Proses saya mengenal Omah Library mungkin tidak berbeda dengan kebanyakan manusia lain, melalui kelas, buku, dan perpustakaan uniknya. Saya pikir mengetahui eksistensinya sudah cukup bagi saya, ternyata satu situasi di akhir masa studi membuat saya memiliki cerita dengan Omah Library. Memutuskan untuk mengerjakan tugas akhir saya dengan bermagang di Omah Library cukup menjadi tantangan bagi saya, mahasiswa Desain Interior dari institusi seni yang jauh dari tempat ini. Riset, menulis, dan berpikir kritis bukan hal biasa bagi generasi saya. Namun entah, saya menikmati momen ketika menulis jurnal untuk tugas mingguan selama studi. Saya mengunjungi beberapa karya desain interior dan arsitektur yang jauh hanya untuk merasakan pengalaman seutuhnya, dan ingat ini untuk jurnal mingguan yang biasa. Mendapat keleluasaan untuk memutuskan memilih tempat bermagang, saya memberi kesempatan kepada diri saya sendiri untuk mencoba yang sudah saya ketahui tapi tidak pernah mendalaminya. Mengirimkan surat lamaran magang dan menunggu adalah perasaan terburuk tapi menyenangkan bagi saya. Mendapat kabar baik dan bisa segera memulai magang di Omah Library rasanya kabar terbaik pada saat itu.

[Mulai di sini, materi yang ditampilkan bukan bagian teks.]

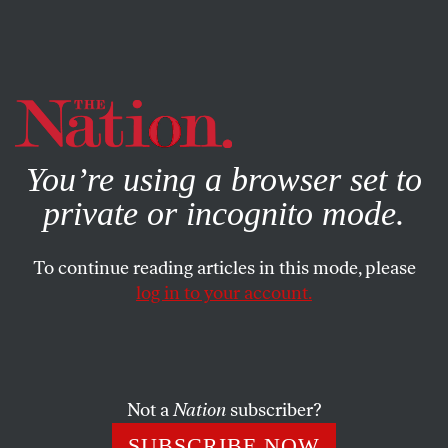
By using this website, you consent to our use of cookies.
X
For more information, visit our
Privacy Policy
You’re using a browser set to
private or incognito mode.
To continue reading articles in this mode, please
DEADLINE POET
/
MAY 12, 2026
log in to your account.
Nepo Baby Abroad
CALVIN TRILLIN
SHARE
Not a
Nation
subscriber?
SUBSCRIBE NOW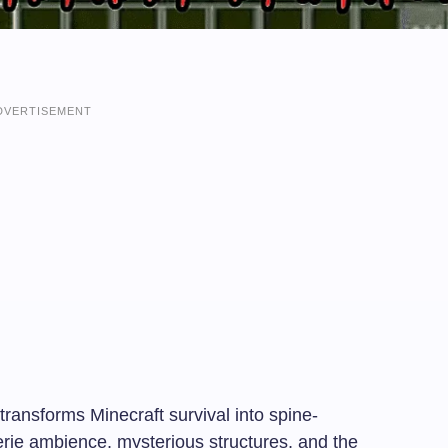
DVERTISEMENT
ansforms Minecraft survival into spine-
 eerie ambience, mysterious structures, and the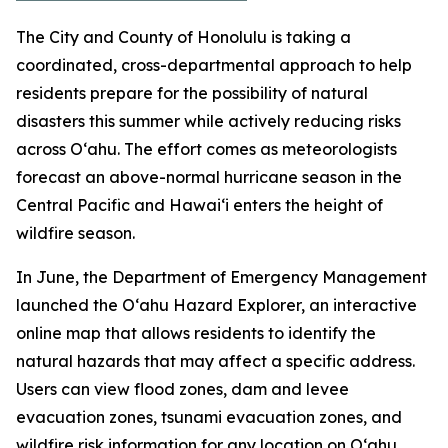
The City and County of Honolulu is taking a
coordinated, cross-departmental approach to help
residents prepare for the possibility of natural
disasters this summer while actively reducing risks
across Oʻahu. The effort comes as meteorologists
forecast an above-normal hurricane season in the
Central Pacific and Hawaiʻi enters the height of
wildfire season.
In June, the Department of Emergency Management
launched the Oʻahu Hazard Explorer, an interactive
online map that allows residents to identify the
natural hazards that may affect a specific address.
Users can view flood zones, dam and levee
evacuation zones, tsunami evacuation zones, and
wildfire risk information for any location on Oʻahu.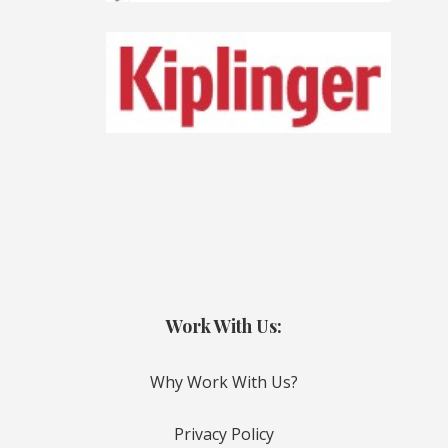
Work With Us:
Why Work With Us?
Privacy Policy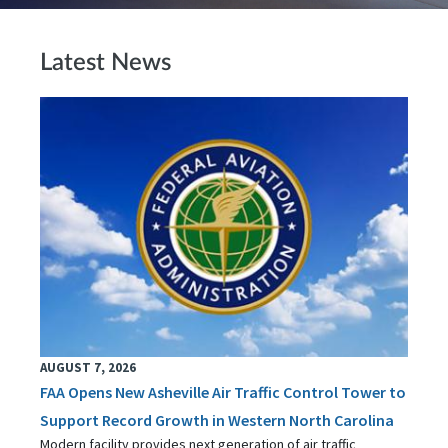
Latest News
AUGUST 7, 2026
FAA Opens New Asheville Air Traffic Control Tower to
Support Record Growth in Western North Carolina
Modern facility provides next generation of air traffic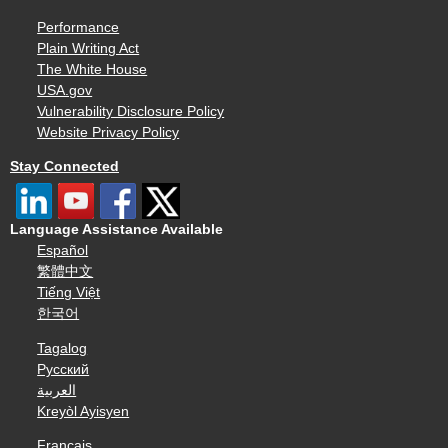
Performance
Plain Writing Act
The White House
USA.gov
Vulnerability Disclosure Policy
Website Privacy Policy
Stay Connected
Language Assistance Available
Español
繁體中文
Tiếng Việt
한국어
Tagalog
Русский
العربية
Kreyòl Ayisyen
Français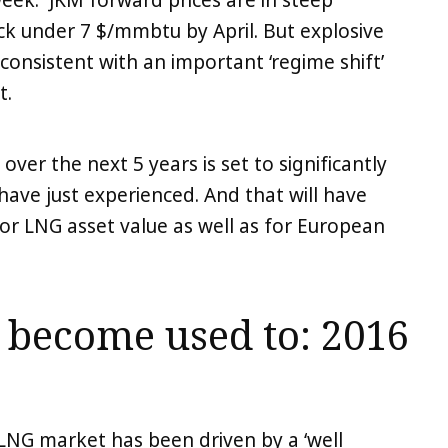
week. JKM forward prices are in steep
ck under 7 $/mmbtu by April. But explosive
 consistent with an important ‘regime shift’
t.
er the next 5 years is set to significantly
have just experienced. And that will have
or LNG asset value as well as for European
become used to: 2016
e LNG market has been driven by a ‘well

17 minggu tepatnya saya di Omah Library. Pada beberapa minggu pertama cukup membuat saya bingung, mengerjakan hal yang pernah saya kerjakan namun dengan sudut yang berbeda. Terbiasa mengikuti ‘aturan’ dan diajak untuk lebih berekspresi. ‘Beyond’ kata kunci yang selalu saya gumamkan ketika tulisan saya ‘mentok’ dan menulis menjadi hal yang sempat saya takutkan. Namun beberapa waktu ini, ketika saya mulai beradaptasi dengan pola ‘bersenang-senang’ Omah Library dan bagaimana setiap manusia berperan di dalamnya, sangat membantu saya dalam menempatkan diri. Bertemu dengan Eric Dinardi, satu fotografer arsitektur yang saya sukai karyanya, mewawancarai para arsitek mumpuni yang saya bahkan tidak
bermimpi untuk dapat berbicara dengan Pak Gunawan Tjahjono, Pak Danang Priatmodjo, Yonav Partana, Patrisius Marvin, Bu Nelly dan Pak Deddy dari LABO. Dibandingkan dengan saya pada hari pertama ketika di Omah Library, saat ini tentu sangat berbeda. Saya hanya menikmati proses ‘bersenang-senang’ disini, bagaimana hal kecil dan biasa selalu dianggap dari satu hal yang besar. Bagaimana setiap ide dieksekusi bersama tanpa ekspektasi yang membebani, hanya ‘bersenang-senang’.
Terima kasih Omah Library untuk waktu dan ceritanya, untuk Kak Rich, Kak Ufi, Kak Nirma, Kak Lulu, Kak Farhan, Aul, dan Maria rekan magang meski hanya sebulan.